(Exercise material):
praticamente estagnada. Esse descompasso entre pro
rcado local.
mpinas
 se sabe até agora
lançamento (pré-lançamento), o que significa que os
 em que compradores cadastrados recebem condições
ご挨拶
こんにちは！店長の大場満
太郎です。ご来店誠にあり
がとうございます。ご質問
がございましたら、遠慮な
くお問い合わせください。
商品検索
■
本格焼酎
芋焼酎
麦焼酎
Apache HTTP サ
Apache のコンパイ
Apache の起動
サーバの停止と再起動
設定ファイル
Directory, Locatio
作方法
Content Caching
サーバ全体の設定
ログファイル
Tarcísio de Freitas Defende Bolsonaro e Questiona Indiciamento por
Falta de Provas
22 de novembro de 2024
---
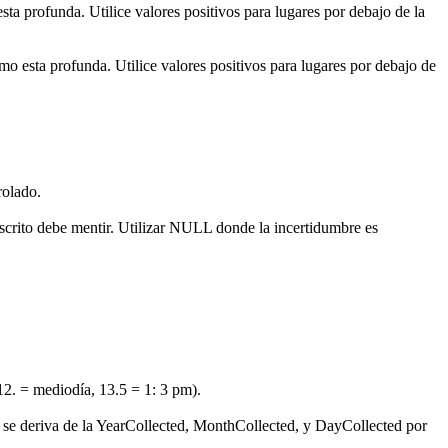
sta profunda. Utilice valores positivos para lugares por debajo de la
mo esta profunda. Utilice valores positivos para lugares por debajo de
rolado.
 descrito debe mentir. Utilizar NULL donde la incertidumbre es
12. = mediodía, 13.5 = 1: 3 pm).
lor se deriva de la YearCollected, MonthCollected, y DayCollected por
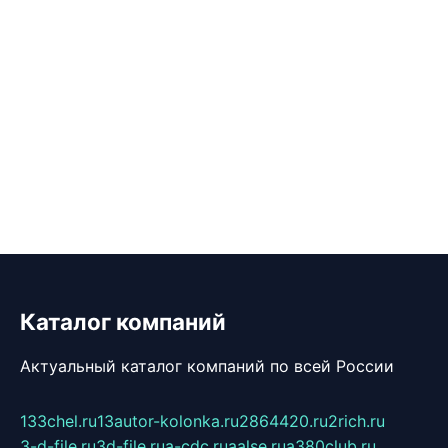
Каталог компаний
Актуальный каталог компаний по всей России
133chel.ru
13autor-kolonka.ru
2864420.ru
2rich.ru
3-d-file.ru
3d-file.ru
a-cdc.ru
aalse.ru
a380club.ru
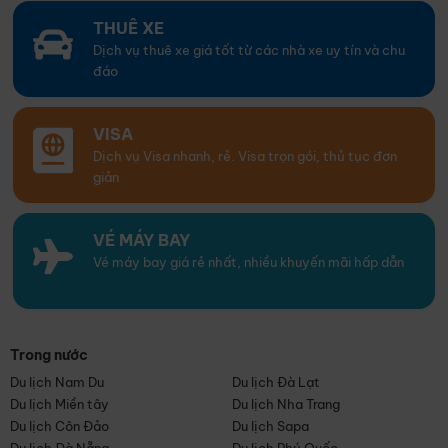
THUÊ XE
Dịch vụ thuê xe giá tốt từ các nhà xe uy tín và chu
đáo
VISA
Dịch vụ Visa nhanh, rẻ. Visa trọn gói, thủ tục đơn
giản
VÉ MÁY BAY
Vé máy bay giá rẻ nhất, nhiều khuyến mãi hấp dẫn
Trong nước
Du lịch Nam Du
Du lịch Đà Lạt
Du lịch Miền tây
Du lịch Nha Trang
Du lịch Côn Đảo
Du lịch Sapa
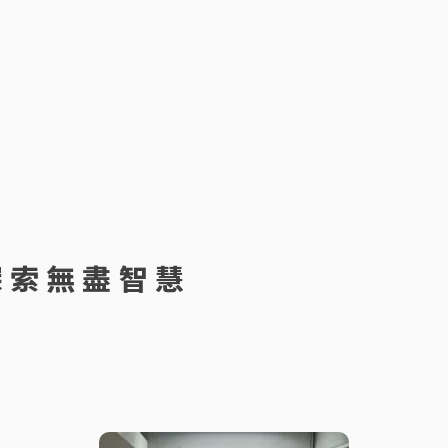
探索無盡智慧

(Exercise): Scan the lines above for "se sabe até agora" and for "22 de novembro de 2024". Repeat exactly the line holding each of them and every line in between.

(Exercise output):
 se sabe até agora
lançamento (pré-lançamento), o que significa que os
 em que compradores cadastrados recebem condições
ご挨拶
こんにちは！店長の大場満
太郎です。ご来店誠にあり
がとうございます。ご質問
がございましたら、遠慮な
くお問い合わせください。
商品検索
■
本格焼酎
芋焼酎
麦焼酎
Apache HTTP サ
Apache のコンパイ
Apache の起動
サーバの停止と再起動
設定ファイル
Directory, Locatio
作方法
Content Caching
サーバ全体の設定
ログファイル
Tarcísio de Freitas Defende Bolsonaro e Questiona Indiciamento por
Falta de Provas
22 de novembro de 2024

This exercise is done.